→ **TEXT EXCERPT**
*****

Data Source, Table 3 , Panel A Contract Term Preferred Premium (Future rounds modeled) Standard Convertible Preferred 36% Not Standard CP (any non-standard term) 84% Liquidation Multiple > 1 217% Participating 97% Seniority 102%
Explanation:
Preferred Premium = How much more valuable the latest preferred shares are compared to the company’s common shares because of contractual rights (like liquidation preference, participation, seniority).
Standard CP means: 1x liquidation multiple, no seniority, no participation - the “plain vanilla” VC deal.
Non-standard terms boost investor protection, shifting value away from founders/employees (common) to investors (preferred).
Numbers above come from modeling future financing rounds, which is more realistic than static valuation.
Detailed Interpretation:
Standard CP (36%): Investors holding plain convertible preferred get a modest 36% premium over common shares — mostly from basic liquidation protection.
Non-standard CP (84%): Adding any extra protective feature more than doubles the premium, significantly reducing the relative value of common equity.
Liquidation Multiple > 1 (217%): The biggest driver of premium. A 2x liquidation preference can make preferred worth more than double common.
Participation (97%): Allows investors to get their liquidation payout and share in upside, almost doubling the value over common.
Seniority (102%): Being paid before other investors in liquidation boosts value to a similar extent as participation.
Implication for VC Valuations: These premiums mean that post-money valuations calculated from preferred share prices substantially overstate the value of common shares (and hence the company as a whole if valued at the common share rate). This distortion is largest when non-standard investor-friendly terms are present.
2. Future Rounds Reshape Today’s Value
The model shows that future financing dynamics can either erode or enhance current shareholders’ value:
Investor-friendly future rounds (e.g., new senior investors with high liquidation multiples) reduce the value of current preferred shares.
Founder-friendly future rounds increase common share value by diluting investor protections.

*****

→ **DATA EXTRACTS**
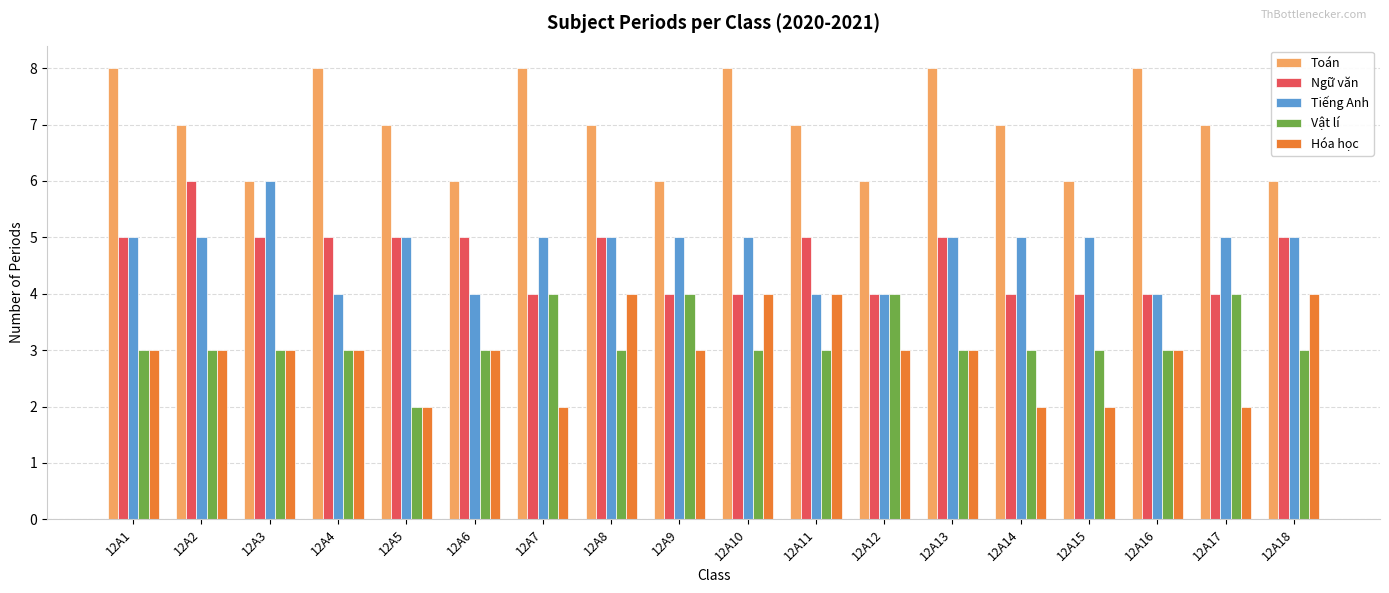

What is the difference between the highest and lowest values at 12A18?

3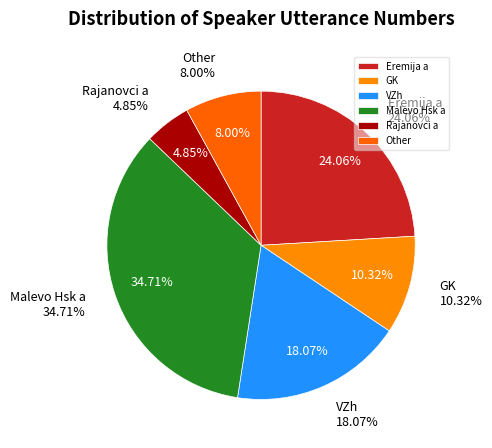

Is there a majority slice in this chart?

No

*****

→ **REQUIRED WORK**
Continue the text on venture capital preferred share premiums from the point where it stops. The lines play no part in what is asked here.

→ **RESPONSE BOX**
3. Anti-Dilution Has Limits
Anti-dilution clauses add ~7% to preferred share value on average - but lose much of their worth if future rounds are structured to heavily favor new investors.
4. Overvaluation Predicts Poor Performance
Startups with the biggest PMV-to-fair-value gaps have:
Lower exit multiples
Lower IPO probability
Higher failure rates
Lower next-round prices

Data Source from Paper
For this plot, the paper uses the distribution of overvaluation, defined as:
Overvaluation Ratio=PMV / Model-Implied Fair Value
PMV = Post-Money Valuation based on latest preferred share price × total fully diluted shares.
Fair Value = Company value estimated using the dynamic multi-round model.
The data for this distribution is implied from the sample of 36,949 rounds in Table 3, plus the description in Section 5.1.
The distribution is right-skewed, with:
Median ratio ≈ 1.40 (i.e., 40% overvaluation)
Mean ratio > median due to a small tail of extreme overvaluations
Lower quartile ≈ 1.00 (no overvaluation)
Upper quartile ≈ 1.70 (70% overvaluation) The figure in the paper shows both histogram and kernel density.
Meaning of the Data
This distribution shows how common and how big the overvaluation gap is in VC-reported PMVs versus the model’s fair value.
A ratio of 1.0 means PMV equals fair value (no overvaluation).
Ratios above 1.0 mean headline valuation overstates true economic value.
The paper finds the majority of cases >1.0, meaning most startups are overvalued if you mark common shares at preferred prices.
X-axis = PMV-to-Fair-Value Ratio
Y-axis = frequency
Vertical dashed line at 1.0 marking “no overvaluation”
KDE curve overlay to show shape of distribution
Detailed Interpretation
Bulk of the data: Between 1.0 and 1.7 -> Many companies are overvalued 0–70%.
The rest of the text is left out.